Assessment of evapotranspiration estimation models for use in semi-arid environments

Limited information exists on reliable estimates of evapotranspiration (ETo), to be used as forecasts, to achieve high irrigation water use efficiency in semi-arid environment, particularly under microirrigation (MI) system. The objectives of this study were to: (i) assess the estimates of ETo obtained using six models against experimentally determined values in a semi-arid environment, Karaj in Iran; (ii) assess the usefulness of short-term weather data in the computation of ETo estimates for forecasting purposes; and (iii) compare ETo computed for a semi-arid environment with that of a humid temperate environment, Tottori in Japan. In-field lysimeter experiments were conducted in 1993 and 1994 in Karaj to compute daily ETo from water-balance data and a similar experiment was conducted in 1972 and 1973 in Tottori. The ETo estimates were obtained using the Penman (PE), Penman–Monteith (PM), Wright–Penman (WP), Blaney–Criddle (BC), Radiation balance (RB), and Hargreaves (HG) models. The ETo forecasts for Karaj and Tottori were obtained using 5- or 8-year weather data and 1- and 2-year return period approach.
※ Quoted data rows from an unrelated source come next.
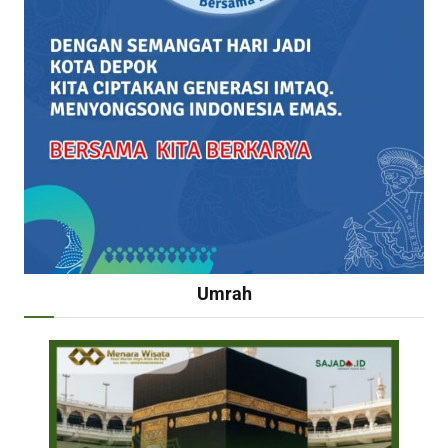
Umrah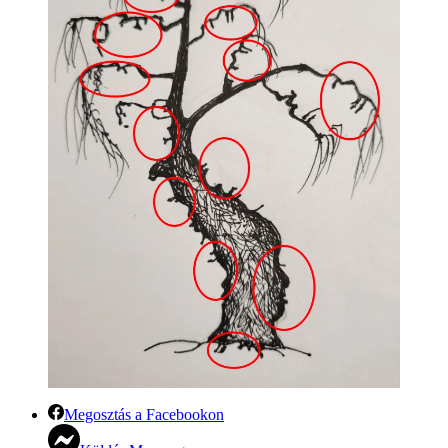
Megosztás a Facebookon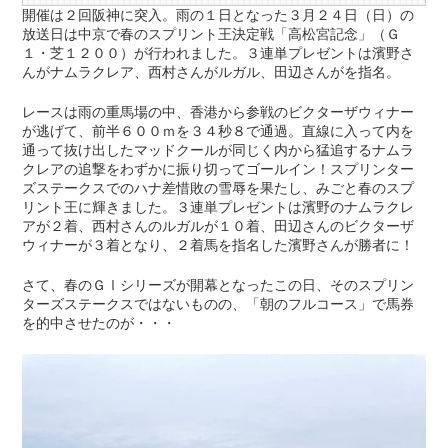
開催は２回阪神に突入。雨の１日となった３月２４日（日）の
放送日は中京で春のスプリント王決定戦「高松宮記念」（Ｇ
１・芝１２００）が行われました。３連単プレゼントは濱野さ
んがナムラクレア、西村さんがルガル、田辺さんがを指名。
レースは雨の重馬場の中、香港から参戦のビクターザウィナー
が逃げて、前半６００ｍを３４秒８で通過。直線に入って内を
通って抜け出したマッドクールが同じく内から猛追するナムラ
クレアの追撃をわずかに振り切ってゴールイン！スプリンター
ズステークスでのハナ差惜敗の雪辱を果たし、みごと春のスプ
リント王に輝きました。３連単プレゼントは濱野のナムラクレ
アが２着、西村さんのルガルが１０着、田辺さんのビクターザ
ウィナーが３着となり、２着馬を指名した濱野さんが勝者に！
さて、春のＧⅠシリーズが開幕となったこの日、そのスプリン
ターズステークスではないものの、「朝のフルコース」で馬券
を的中させたのが・・・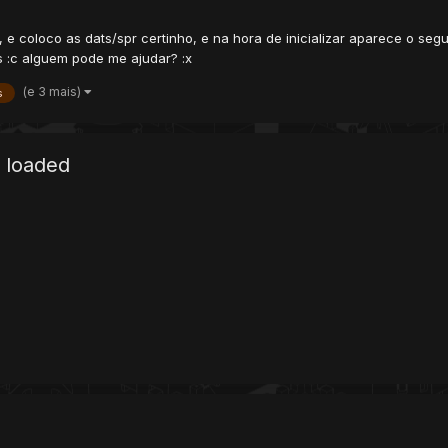
 coloco as dats/spr certinho, e na hora de inicializar aparece o seguin
es :c alguem pode me ajudar? :x
(e 3 mais)
s
 loaded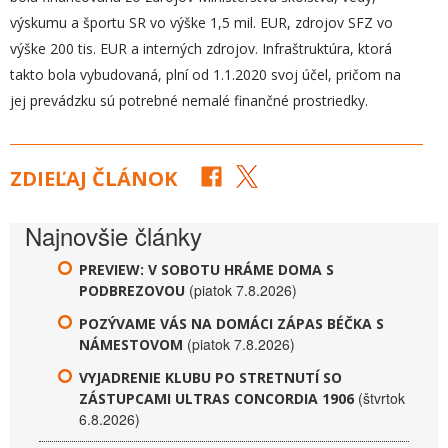
výskumu a športu SR vo výške 1,5 mil. EUR, zdrojov SFZ vo
výške 200 tis. EUR a interných zdrojov. Infraštruktúra, ktorá
takto bola vybudovaná, plní od 1.1.2020 svoj účel, pričom na
jej prevádzku sú potrebné nemalé finančné prostriedky.
ZDIEĽAJ ČLÁNOK
Najnovšie články
PREVIEW: V SOBOTU HRÁME DOMA S
(piatok 7.8.2026)
PODBREZOVOU
POZÝVAME VÁS NA DOMÁCI ZÁPAS BÉČKA S
(piatok 7.8.2026)
NÁMESTOVOM
VYJADRENIE KLUBU PO STRETNUTÍ SO
(štvrtok
ZÁSTUPCAMI ULTRAS CONCORDIA 1906
6.8.2026)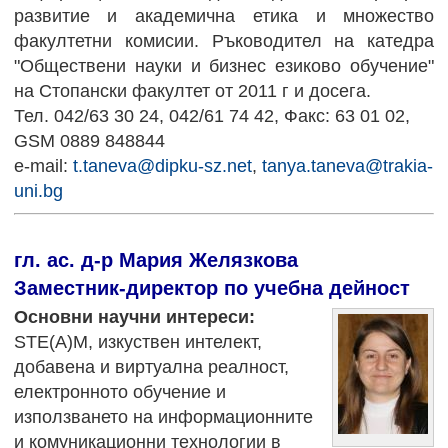
развитие и академична етика и множество
факултетни комисии. Ръководител на катедра
"Обществени науки и бизнес езиково обучение"
на Стопански факултет от 2011 г и досега.
Тел. 042/63 30 24, 042/61 74 42, Факс: 63 01 02,
GSM 0889 848844
e-mail:
t.taneva@dipku-sz.net
,
tanya.taneva@trakia-
uni.bg
гл. ас. д-р Мария Желязкова
Заместник-директор по учебна дейност
Основни научни интереси:
STE(А)M, изкуствен интелект,
добавена и виртуална реалност,
електронното обучение и
използването на информационните
и комуникационни технологии в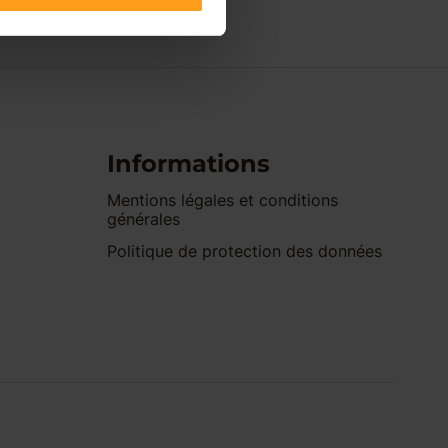
Informations
Mentions légales et conditions
générales
Politique de protection des données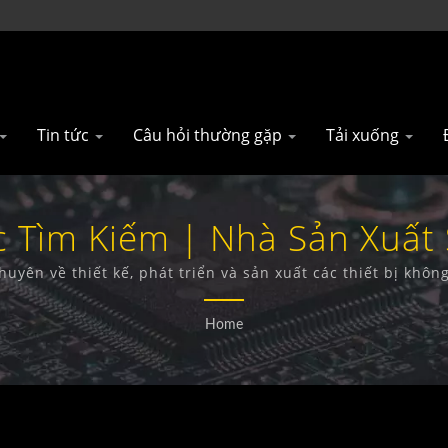
Tin tức
Câu hỏi thường gặp
Tải xuống
 Tìm Kiếm | Nhà Sản Xuất
an | Gainwise Technology Co
huyên về thiết kế, phát triển và sản xuất các thiết bị khô
Báo khói 4G.
Home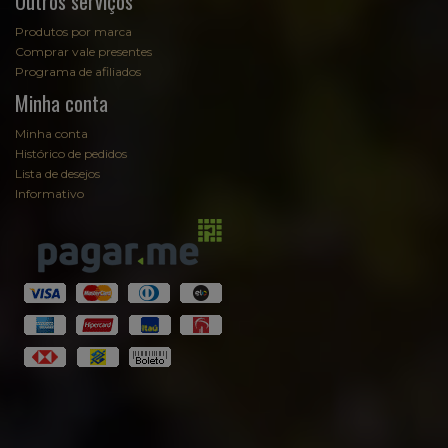
Outros serviços
Produtos por marca
Comprar vale presentes
Programa de afiliados
Minha conta
Minha conta
Histórico de pedidos
Lista de desejos
Informativo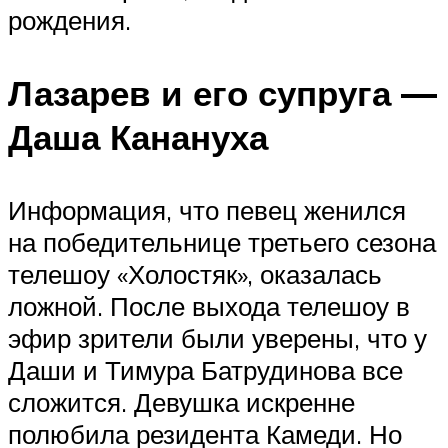
рождения.
Лазарев и его супруга —
Даша Канануха
Информация, что певец женился
на победительнице третьего сезона
телешоу «Холостяк», оказалась
ложной. После выхода телешоу в
эфир зрители были уверены, что у
Даши и Тимура Батрудинова все
сложится. Девушка искренне
полюбила резидента Камеди. Но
Compared with the lysimeter values, over- and underestimations of ETo, by all six models, were a norm in Karaj. Nevertheless, the PM model produced the best ETo estimates as assessed by root mean square, mean bias error, and t-test statistics for the semi-arid Karaj, whereas the PE model performed best for the temperate Tottori. In general, the ETo forecasts obtained using 8-year weather data were better than 5-year weather data. The 2-year return period ETo forecasts were better than 1-year return period, regardless of the duration of weather data duration. The results show that: (i) PM model produced best ETo estimates for semi-arid environment whereas the PE model produced the best ETo estimates for humid temperate environment; and (ii) 8-year weather data and 2-year return period approach produced most reliable ETo estimates for forecasting purposes.